Material for this task:
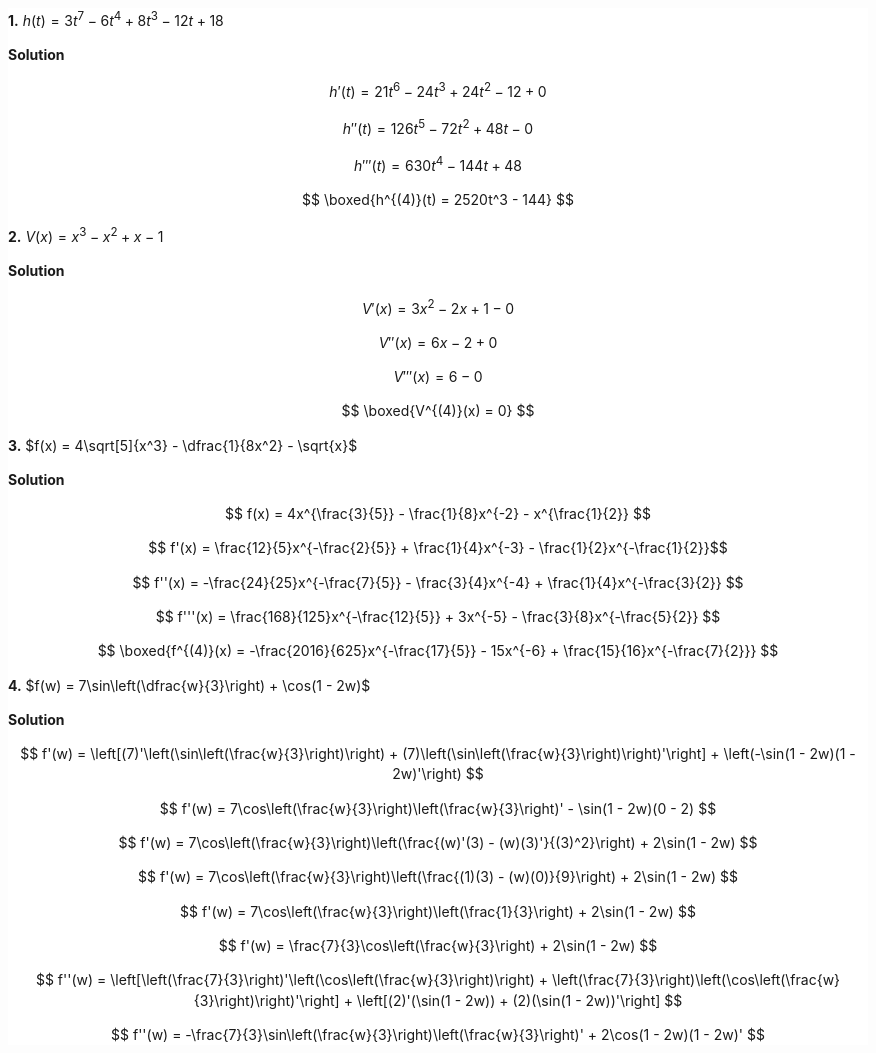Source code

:**1.** $h(t) = 3t^7 - 6t^4 + 8t^3 - 12t + 18$

**Solution**

$$ h'(t) = 21t^6 - 24t^3 + 24t^2 - 12 + 0 $$

$$ h''(t) = 126t^5 - 72t^2 + 48t - 0 $$

$$ h'''(t) = 630t^4 - 144t + 48 $$

$$ \boxed{h^{(4)}(t) = 2520t^3 - 144} $$

**2.** $V(x) = x^3 - x^2 + x - 1$

**Solution**

$$ V'(x) = 3x^2 - 2x + 1 - 0 $$

$$ V''(x) = 6x - 2 + 0 $$

$$ V'''(x) = 6 - 0 $$

$$ \boxed{V^{(4)}(x) = 0} $$

**3.** $f(x) = 4\sqrt[5]{x^3} - \dfrac{1}{8x^2} - \sqrt{x}$

**Solution**

$$ f(x) = 4x^{\frac{3}{5}} - \frac{1}{8}x^{-2} - x^{\frac{1}{2}} $$

$$ f'(x) = \frac{12}{5}x^{-\frac{2}{5}} + \frac{1}{4}x^{-3} - \frac{1}{2}x^{-\frac{1}{2}}$$

$$ f''(x) = -\frac{24}{25}x^{-\frac{7}{5}} - \frac{3}{4}x^{-4} + \frac{1}{4}x^{-\frac{3}{2}} $$

$$ f'''(x) = \frac{168}{125}x^{-\frac{12}{5}} + 3x^{-5} - \frac{3}{8}x^{-\frac{5}{2}} $$

$$ \boxed{f^{(4)}(x) = -\frac{2016}{625}x^{-\frac{17}{5}} - 15x^{-6} + \frac{15}{16}x^{-\frac{7}{2}}} $$

**4.** $f(w) = 7\sin\left(\dfrac{w}{3}\right) + \cos(1 - 2w)$

**Solution**

$$ f'(w) = \left[(7)'\left(\sin\left(\frac{w}{3}\right)\right) + (7)\left(\sin\left(\frac{w}{3}\right)\right)'\right] + \left(-\sin(1 - 2w)(1 - 2w)'\right) $$

$$ f'(w) = 7\cos\left(\frac{w}{3}\right)\left(\frac{w}{3}\right)' - \sin(1 - 2w)(0 - 2) $$

$$ f'(w) = 7\cos\left(\frac{w}{3}\right)\left(\frac{(w)'(3) - (w)(3)'}{(3)^2}\right) + 2\sin(1 - 2w) $$

$$ f'(w) = 7\cos\left(\frac{w}{3}\right)\left(\frac{(1)(3) - (w)(0)}{9}\right) + 2\sin(1 - 2w) $$

$$ f'(w) = 7\cos\left(\frac{w}{3}\right)\left(\frac{1}{3}\right) + 2\sin(1 - 2w) $$

$$ f'(w) = \frac{7}{3}\cos\left(\frac{w}{3}\right) + 2\sin(1 - 2w) $$

$$ f''(w) = \left[\left(\frac{7}{3}\right)'\left(\cos\left(\frac{w}{3}\right)\right) + \left(\frac{7}{3}\right)\left(\cos\left(\frac{w}{3}\right)\right)'\right] + \left[(2)'(\sin(1 - 2w)) + (2)(\sin(1 - 2w))'\right] $$

$$ f''(w) = -\frac{7}{3}\sin\left(\frac{w}{3}\right)\left(\frac{w}{3}\right)' + 2\cos(1 - 2w)(1 - 2w)' $$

Assignment:
Copy out the listing above in full and keep the pictures out.

Result of this task:
Source code

:**1.** $h(t) = 3t^7 - 6t^4 + 8t^3 - 12t + 18$

**Solution**

$$ h'(t) = 21t^6 - 24t^3 + 24t^2 - 12 + 0 $$

$$ h''(t) = 126t^5 - 72t^2 + 48t - 0 $$

$$ h'''(t) = 630t^4 - 144t + 48 $$

$$ \boxed{h^{(4)}(t) = 2520t^3 - 144} $$

**2.** $V(x) = x^3 - x^2 + x - 1$

**Solution**

$$ V'(x) = 3x^2 - 2x + 1 - 0 $$

$$ V''(x) = 6x - 2 + 0 $$

$$ V'''(x) = 6 - 0 $$

$$ \boxed{V^{(4)}(x) = 0} $$

**3.** $f(x) = 4\sqrt[5]{x^3} - \dfrac{1}{8x^2} - \sqrt{x}$

**Solution**

$$ f(x) = 4x^{\frac{3}{5}} - \frac{1}{8}x^{-2} - x^{\frac{1}{2}} $$

$$ f'(x) = \frac{12}{5}x^{-\frac{2}{5}} + \frac{1}{4}x^{-3} - \frac{1}{2}x^{-\frac{1}{2}}$$

$$ f''(x) = -\frac{24}{25}x^{-\frac{7}{5}} - \frac{3}{4}x^{-4} + \frac{1}{4}x^{-\frac{3}{2}} $$

$$ f'''(x) = \frac{168}{125}x^{-\frac{12}{5}} + 3x^{-5} - \frac{3}{8}x^{-\frac{5}{2}} $$

$$ \boxed{f^{(4)}(x) = -\frac{2016}{625}x^{-\frac{17}{5}} - 15x^{-6} + \frac{15}{16}x^{-\frac{7}{2}}} $$

**4.** $f(w) = 7\sin\left(\dfrac{w}{3}\right) + \cos(1 - 2w)$

**Solution**

$$ f'(w) = \left[(7)'\left(\sin\left(\frac{w}{3}\right)\right) + (7)\left(\sin\left(\frac{w}{3}\right)\right)'\right] + \left(-\sin(1 - 2w)(1 - 2w)'\right) $$

$$ f'(w) = 7\cos\left(\frac{w}{3}\right)\left(\frac{w}{3}\right)' - \sin(1 - 2w)(0 - 2) $$

$$ f'(w) = 7\cos\left(\frac{w}{3}\right)\left(\frac{(w)'(3) - (w)(3)'}{(3)^2}\right) + 2\sin(1 - 2w) $$

$$ f'(w) = 7\cos\left(\frac{w}{3}\right)\left(\frac{(1)(3) - (w)(0)}{9}\right) + 2\sin(1 - 2w) $$

$$ f'(w) = 7\cos\left(\frac{w}{3}\right)\left(\frac{1}{3}\right) + 2\sin(1 - 2w) $$

$$ f'(w) = \frac{7}{3}\cos\left(\frac{w}{3}\right) + 2\sin(1 - 2w) $$

$$ f''(w) = \left[\left(\frac{7}{3}\right)'\left(\cos\left(\frac{w}{3}\right)\right) + \left(\frac{7}{3}\right)\left(\cos\left(\frac{w}{3}\right)\right)'\right] + \left[(2)'(\sin(1 - 2w)) + (2)(\sin(1 - 2w))'\right] $$

$$ f''(w) = -\frac{7}{3}\sin\left(\frac{w}{3}\right)\left(\frac{w}{3}\right)' + 2\cos(1 - 2w)(1 - 2w)' $$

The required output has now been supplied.